TASK GOAL »
Between the line containing "replica horloges" and the line containing "de beste replicasite te zijn." lies a run of lines; give that run again exactly, with both of those lines, and nothing else from the entries below.

SOURCE RECORDS »
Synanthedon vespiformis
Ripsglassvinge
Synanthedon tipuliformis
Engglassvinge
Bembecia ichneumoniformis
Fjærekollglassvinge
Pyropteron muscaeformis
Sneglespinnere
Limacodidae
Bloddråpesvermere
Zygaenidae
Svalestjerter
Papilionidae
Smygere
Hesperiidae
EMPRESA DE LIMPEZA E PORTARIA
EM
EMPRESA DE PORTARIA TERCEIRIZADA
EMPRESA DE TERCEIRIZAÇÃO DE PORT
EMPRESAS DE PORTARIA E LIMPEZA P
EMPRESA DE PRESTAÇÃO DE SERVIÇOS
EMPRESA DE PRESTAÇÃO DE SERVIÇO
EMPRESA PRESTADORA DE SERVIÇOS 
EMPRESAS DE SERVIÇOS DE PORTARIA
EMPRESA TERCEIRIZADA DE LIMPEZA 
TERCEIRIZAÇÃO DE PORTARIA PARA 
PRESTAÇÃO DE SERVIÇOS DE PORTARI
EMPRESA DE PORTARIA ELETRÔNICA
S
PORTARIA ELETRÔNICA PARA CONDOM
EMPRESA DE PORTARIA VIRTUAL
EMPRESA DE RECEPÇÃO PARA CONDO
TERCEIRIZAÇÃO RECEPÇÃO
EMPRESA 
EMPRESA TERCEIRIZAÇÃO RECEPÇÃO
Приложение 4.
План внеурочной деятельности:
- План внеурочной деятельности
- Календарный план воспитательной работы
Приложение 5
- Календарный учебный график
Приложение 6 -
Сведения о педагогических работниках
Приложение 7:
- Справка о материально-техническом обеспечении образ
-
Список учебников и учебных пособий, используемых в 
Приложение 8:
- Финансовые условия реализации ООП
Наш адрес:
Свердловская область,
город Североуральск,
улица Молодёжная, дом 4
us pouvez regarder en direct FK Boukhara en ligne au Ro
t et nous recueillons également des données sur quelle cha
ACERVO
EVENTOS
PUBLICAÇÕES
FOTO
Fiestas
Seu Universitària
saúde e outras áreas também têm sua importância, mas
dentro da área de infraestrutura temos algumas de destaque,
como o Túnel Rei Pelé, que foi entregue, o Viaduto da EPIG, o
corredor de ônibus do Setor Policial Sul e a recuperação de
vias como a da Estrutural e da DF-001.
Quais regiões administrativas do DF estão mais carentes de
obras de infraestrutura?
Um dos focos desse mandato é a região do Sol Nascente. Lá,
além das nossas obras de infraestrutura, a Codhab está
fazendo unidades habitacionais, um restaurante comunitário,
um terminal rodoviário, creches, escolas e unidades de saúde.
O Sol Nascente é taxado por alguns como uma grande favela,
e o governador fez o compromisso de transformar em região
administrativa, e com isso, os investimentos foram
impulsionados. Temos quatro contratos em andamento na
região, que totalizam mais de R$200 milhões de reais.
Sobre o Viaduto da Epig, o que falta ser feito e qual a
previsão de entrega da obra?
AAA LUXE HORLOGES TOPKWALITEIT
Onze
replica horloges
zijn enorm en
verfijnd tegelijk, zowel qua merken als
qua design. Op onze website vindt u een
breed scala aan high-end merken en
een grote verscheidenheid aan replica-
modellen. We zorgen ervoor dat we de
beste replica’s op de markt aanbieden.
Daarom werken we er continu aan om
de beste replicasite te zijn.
---
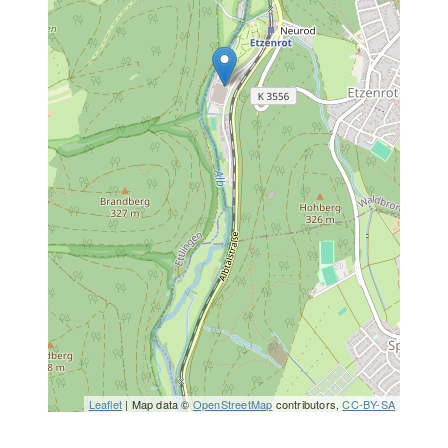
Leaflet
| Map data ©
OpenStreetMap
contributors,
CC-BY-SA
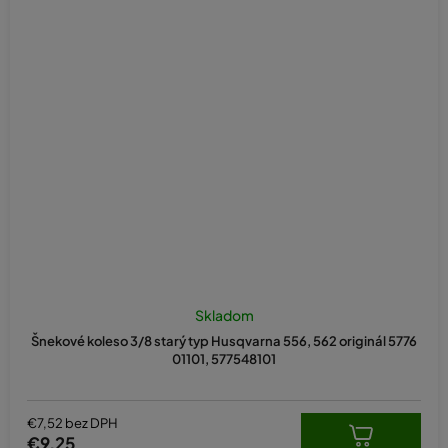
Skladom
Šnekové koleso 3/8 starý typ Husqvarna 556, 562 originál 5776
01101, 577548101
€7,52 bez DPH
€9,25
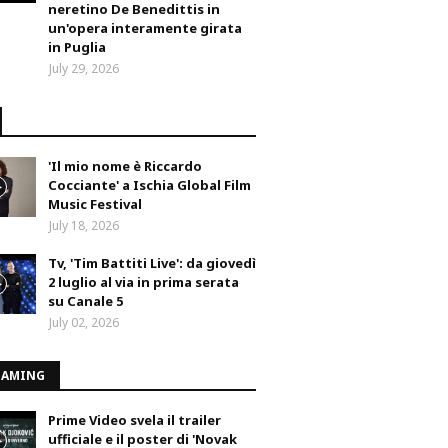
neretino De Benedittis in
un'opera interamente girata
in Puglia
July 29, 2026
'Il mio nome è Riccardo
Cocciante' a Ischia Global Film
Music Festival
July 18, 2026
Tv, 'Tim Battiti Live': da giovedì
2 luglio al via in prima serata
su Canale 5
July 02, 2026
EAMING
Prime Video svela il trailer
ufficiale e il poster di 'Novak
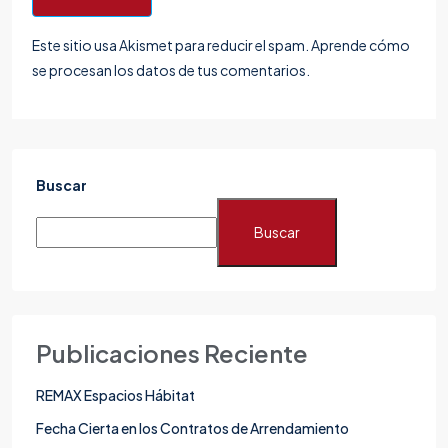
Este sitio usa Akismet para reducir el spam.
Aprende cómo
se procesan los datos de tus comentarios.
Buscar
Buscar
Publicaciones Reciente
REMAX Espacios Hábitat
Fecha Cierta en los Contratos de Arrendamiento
...
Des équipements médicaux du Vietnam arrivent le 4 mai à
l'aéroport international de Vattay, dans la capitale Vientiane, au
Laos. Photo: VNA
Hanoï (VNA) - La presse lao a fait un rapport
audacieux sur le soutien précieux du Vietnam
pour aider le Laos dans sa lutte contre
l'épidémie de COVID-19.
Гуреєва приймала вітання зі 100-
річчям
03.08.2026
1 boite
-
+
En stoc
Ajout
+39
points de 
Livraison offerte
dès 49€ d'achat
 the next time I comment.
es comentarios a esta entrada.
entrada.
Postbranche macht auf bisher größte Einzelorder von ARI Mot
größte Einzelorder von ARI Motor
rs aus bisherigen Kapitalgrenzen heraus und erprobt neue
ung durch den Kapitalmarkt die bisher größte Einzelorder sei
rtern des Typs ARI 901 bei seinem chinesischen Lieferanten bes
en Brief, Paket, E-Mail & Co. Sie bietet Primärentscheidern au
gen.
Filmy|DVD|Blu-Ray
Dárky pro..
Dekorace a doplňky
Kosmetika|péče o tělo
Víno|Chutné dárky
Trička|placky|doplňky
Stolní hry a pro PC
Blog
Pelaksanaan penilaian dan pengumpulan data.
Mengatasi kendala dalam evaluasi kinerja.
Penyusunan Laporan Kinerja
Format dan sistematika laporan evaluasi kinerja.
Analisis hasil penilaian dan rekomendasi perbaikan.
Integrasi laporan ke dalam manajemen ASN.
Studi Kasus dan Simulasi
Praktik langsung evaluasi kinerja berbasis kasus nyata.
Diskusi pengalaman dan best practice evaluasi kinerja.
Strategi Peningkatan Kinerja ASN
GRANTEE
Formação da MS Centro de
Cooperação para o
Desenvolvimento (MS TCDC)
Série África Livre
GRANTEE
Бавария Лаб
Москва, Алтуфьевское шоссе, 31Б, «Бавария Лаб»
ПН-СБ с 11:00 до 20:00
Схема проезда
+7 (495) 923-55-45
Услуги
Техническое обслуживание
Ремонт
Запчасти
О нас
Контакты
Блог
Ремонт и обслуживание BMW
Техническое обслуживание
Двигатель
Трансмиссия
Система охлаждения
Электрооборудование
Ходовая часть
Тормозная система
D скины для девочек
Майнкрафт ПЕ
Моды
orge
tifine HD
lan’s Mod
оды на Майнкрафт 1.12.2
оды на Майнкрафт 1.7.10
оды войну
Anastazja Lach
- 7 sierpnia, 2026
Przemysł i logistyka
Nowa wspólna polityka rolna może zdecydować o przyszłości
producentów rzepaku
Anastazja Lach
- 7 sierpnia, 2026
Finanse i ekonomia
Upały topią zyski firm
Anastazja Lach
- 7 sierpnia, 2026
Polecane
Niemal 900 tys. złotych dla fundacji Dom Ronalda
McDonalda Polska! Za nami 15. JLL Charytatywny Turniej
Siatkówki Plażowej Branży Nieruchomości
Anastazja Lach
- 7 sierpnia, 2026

TASK OUTPUT »
replica horloges
zijn enorm en
verfijnd tegelijk, zowel qua merken als
qua design. Op onze website vindt u een
breed scala aan high-end merken en
een grote verscheidenheid aan replica-
modellen. We zorgen ervoor dat we de
beste replica’s op de markt aanbieden.
Daarom werken we er continu aan om
de beste replicasite te zijn.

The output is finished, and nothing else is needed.